• About this task: Beginning at the line that contains "Ein überdurchschnittliches Gehalt und Bonu", transcribe the remaining lines of the listing exactly; include the final line and omit everything before.

(Beginning of Exercise data)

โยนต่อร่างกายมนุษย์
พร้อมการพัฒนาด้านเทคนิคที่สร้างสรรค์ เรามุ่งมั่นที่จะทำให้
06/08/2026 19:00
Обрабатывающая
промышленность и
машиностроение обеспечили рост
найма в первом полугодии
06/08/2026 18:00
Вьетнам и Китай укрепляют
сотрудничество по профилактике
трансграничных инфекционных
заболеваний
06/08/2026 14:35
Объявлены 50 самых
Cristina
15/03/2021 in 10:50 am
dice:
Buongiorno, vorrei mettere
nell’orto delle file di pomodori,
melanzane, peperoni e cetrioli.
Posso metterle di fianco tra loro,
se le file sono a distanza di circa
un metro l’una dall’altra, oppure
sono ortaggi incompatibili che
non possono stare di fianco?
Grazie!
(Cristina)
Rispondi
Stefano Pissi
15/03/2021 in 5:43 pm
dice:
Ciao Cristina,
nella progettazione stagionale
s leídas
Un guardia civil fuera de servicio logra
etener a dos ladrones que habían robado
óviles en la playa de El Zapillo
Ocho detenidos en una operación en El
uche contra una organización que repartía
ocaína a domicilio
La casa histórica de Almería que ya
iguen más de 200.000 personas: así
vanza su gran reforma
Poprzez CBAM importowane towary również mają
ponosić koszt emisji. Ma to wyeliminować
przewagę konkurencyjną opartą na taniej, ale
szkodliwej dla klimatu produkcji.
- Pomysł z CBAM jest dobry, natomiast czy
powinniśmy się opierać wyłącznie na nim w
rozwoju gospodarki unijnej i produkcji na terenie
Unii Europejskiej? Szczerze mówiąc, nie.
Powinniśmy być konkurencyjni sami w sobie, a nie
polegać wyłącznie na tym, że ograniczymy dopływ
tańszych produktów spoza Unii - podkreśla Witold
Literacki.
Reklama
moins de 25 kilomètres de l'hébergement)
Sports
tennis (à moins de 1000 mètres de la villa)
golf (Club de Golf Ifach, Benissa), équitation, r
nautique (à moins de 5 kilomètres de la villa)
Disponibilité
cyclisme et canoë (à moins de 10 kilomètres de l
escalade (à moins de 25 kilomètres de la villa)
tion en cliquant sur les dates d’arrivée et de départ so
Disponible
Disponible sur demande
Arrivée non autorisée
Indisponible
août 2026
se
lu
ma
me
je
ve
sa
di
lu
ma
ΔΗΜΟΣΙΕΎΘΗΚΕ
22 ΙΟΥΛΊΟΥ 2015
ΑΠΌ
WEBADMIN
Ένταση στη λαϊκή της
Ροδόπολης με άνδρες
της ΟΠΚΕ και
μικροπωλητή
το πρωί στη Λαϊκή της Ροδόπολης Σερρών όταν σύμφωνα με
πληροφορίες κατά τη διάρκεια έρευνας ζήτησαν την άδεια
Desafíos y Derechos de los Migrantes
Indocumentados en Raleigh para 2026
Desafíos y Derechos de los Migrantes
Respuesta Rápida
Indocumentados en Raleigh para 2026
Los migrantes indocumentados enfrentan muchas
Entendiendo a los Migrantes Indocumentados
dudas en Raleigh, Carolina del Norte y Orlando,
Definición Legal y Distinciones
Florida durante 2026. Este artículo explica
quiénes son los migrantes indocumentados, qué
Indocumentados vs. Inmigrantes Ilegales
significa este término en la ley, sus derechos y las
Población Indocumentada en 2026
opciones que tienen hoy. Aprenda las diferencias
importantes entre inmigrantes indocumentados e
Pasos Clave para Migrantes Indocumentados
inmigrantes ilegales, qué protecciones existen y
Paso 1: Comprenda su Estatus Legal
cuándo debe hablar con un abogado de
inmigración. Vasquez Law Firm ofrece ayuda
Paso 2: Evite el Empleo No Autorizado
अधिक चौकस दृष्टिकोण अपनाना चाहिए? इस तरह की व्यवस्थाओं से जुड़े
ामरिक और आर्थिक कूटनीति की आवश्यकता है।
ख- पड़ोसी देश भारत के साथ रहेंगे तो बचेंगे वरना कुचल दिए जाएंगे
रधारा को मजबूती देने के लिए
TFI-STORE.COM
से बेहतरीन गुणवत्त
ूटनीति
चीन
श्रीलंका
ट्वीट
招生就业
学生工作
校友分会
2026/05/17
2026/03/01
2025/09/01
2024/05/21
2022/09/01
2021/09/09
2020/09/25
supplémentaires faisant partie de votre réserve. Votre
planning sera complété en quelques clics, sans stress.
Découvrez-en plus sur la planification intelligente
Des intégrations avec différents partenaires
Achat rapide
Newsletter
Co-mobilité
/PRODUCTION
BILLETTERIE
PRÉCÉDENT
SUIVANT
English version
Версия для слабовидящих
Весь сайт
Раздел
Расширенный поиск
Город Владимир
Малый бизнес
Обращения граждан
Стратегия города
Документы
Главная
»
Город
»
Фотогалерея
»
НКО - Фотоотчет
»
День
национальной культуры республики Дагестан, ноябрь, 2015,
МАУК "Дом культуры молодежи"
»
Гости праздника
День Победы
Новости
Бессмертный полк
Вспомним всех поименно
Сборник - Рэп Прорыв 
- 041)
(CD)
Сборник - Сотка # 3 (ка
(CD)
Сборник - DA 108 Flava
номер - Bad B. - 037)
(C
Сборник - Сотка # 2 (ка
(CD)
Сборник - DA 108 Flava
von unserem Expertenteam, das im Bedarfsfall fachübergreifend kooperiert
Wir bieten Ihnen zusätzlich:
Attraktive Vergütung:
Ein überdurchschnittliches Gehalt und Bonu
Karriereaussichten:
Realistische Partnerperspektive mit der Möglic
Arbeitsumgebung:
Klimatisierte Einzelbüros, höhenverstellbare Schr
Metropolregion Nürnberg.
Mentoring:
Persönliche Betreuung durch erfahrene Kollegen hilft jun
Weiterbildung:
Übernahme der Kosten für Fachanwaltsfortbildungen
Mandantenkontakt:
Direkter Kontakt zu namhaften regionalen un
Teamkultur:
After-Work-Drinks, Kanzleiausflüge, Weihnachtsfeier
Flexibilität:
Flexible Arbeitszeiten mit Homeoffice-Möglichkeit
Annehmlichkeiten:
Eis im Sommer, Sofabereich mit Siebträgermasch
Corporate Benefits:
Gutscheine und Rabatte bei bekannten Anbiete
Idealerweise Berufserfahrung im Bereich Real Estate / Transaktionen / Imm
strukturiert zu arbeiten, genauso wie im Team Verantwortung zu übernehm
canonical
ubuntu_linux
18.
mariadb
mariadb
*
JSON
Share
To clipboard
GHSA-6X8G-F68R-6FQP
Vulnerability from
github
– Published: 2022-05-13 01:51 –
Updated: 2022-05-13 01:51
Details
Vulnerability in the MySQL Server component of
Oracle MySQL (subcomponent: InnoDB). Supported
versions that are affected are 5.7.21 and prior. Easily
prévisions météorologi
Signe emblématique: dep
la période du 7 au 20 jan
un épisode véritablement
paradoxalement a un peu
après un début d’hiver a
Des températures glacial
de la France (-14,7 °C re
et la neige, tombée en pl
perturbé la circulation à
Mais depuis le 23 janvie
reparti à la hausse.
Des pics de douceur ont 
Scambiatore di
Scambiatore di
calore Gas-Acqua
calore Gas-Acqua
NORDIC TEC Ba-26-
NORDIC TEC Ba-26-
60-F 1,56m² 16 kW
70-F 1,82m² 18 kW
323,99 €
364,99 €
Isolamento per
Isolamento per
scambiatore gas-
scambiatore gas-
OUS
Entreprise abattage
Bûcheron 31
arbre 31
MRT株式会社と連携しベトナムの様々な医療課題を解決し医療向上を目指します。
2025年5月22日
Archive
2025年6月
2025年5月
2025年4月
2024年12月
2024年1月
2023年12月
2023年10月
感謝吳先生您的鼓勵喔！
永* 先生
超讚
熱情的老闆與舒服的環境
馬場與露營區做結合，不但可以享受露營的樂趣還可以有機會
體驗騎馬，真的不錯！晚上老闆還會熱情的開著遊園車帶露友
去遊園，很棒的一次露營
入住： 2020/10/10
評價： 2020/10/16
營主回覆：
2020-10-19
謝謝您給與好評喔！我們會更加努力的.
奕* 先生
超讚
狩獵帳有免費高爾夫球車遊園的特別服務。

(End of Exercise data)

• Output of the exercise:
Ein überdurchschnittliches Gehalt und Bonu
Karriereaussichten:
Realistische Partnerperspektive mit der Möglic
Arbeitsumgebung:
Klimatisierte Einzelbüros, höhenverstellbare Schr
Metropolregion Nürnberg.
Mentoring:
Persönliche Betreuung durch erfahrene Kollegen hilft jun
Weiterbildung:
Übernahme der Kosten für Fachanwaltsfortbildungen
Mandantenkontakt:
Direkter Kontakt zu namhaften regionalen un
Teamkultur:
After-Work-Drinks, Kanzleiausflüge, Weihnachtsfeier
Flexibilität:
Flexible Arbeitszeiten mit Homeoffice-Möglichkeit
Annehmlichkeiten:
Eis im Sommer, Sofabereich mit Siebträgermasch
Corporate Benefits:
Gutscheine und Rabatte bei bekannten Anbiete
Idealerweise Berufserfahrung im Bereich Real Estate / Transaktionen / Imm
strukturiert zu arbeiten, genauso wie im Team Verantwortung zu übernehm
canonical
ubuntu_linux
18.
mariadb
mariadb
*
JSON
Share
To clipboard
GHSA-6X8G-F68R-6FQP
Vulnerability from
github
– Published: 2022-05-13 01:51 –
Updated: 2022-05-13 01:51
Details
Vulnerability in the MySQL Server component of
Oracle MySQL (subcomponent: InnoDB). Supported
versions that are affected are 5.7.21 and prior. Easily
prévisions météorologi
Signe emblématique: dep
la période du 7 au 20 jan
un épisode véritablement
paradoxalement a un peu
après un début d’hiver a
Des températures glacial
de la France (-14,7 °C re
et la neige, tombée en pl
perturbé la circulation à
Mais depuis le 23 janvie
reparti à la hausse.
Des pics de douceur ont 
Scambiatore di
Scambiatore di
calore Gas-Acqua
calore Gas-Acqua
NORDIC TEC Ba-26-
NORDIC TEC Ba-26-
60-F 1,56m² 16 kW
70-F 1,82m² 18 kW
323,99 €
364,99 €
Isolamento per
Isolamento per
scambiatore gas-
scambiatore gas-
OUS
Entreprise abattage
Bûcheron 31
arbre 31
MRT株式会社と連携しベトナムの様々な医療課題を解決し医療向上を目指します。
2025年5月22日
Archive
2025年6月
2025年5月
2025年4月
2024年12月
2024年1月
2023年12月
2023年10月
感謝吳先生您的鼓勵喔！
永* 先生
超讚
熱情的老闆與舒服的環境
馬場與露營區做結合，不但可以享受露營的樂趣還可以有機會
體驗騎馬，真的不錯！晚上老闆還會熱情的開著遊園車帶露友
去遊園，很棒的一次露營
入住： 2020/10/10
評價： 2020/10/16
營主回覆：
2020-10-19
謝謝您給與好評喔！我們會更加努力的.
奕* 先生
超讚
狩獵帳有免費高爾夫球車遊園的特別服務。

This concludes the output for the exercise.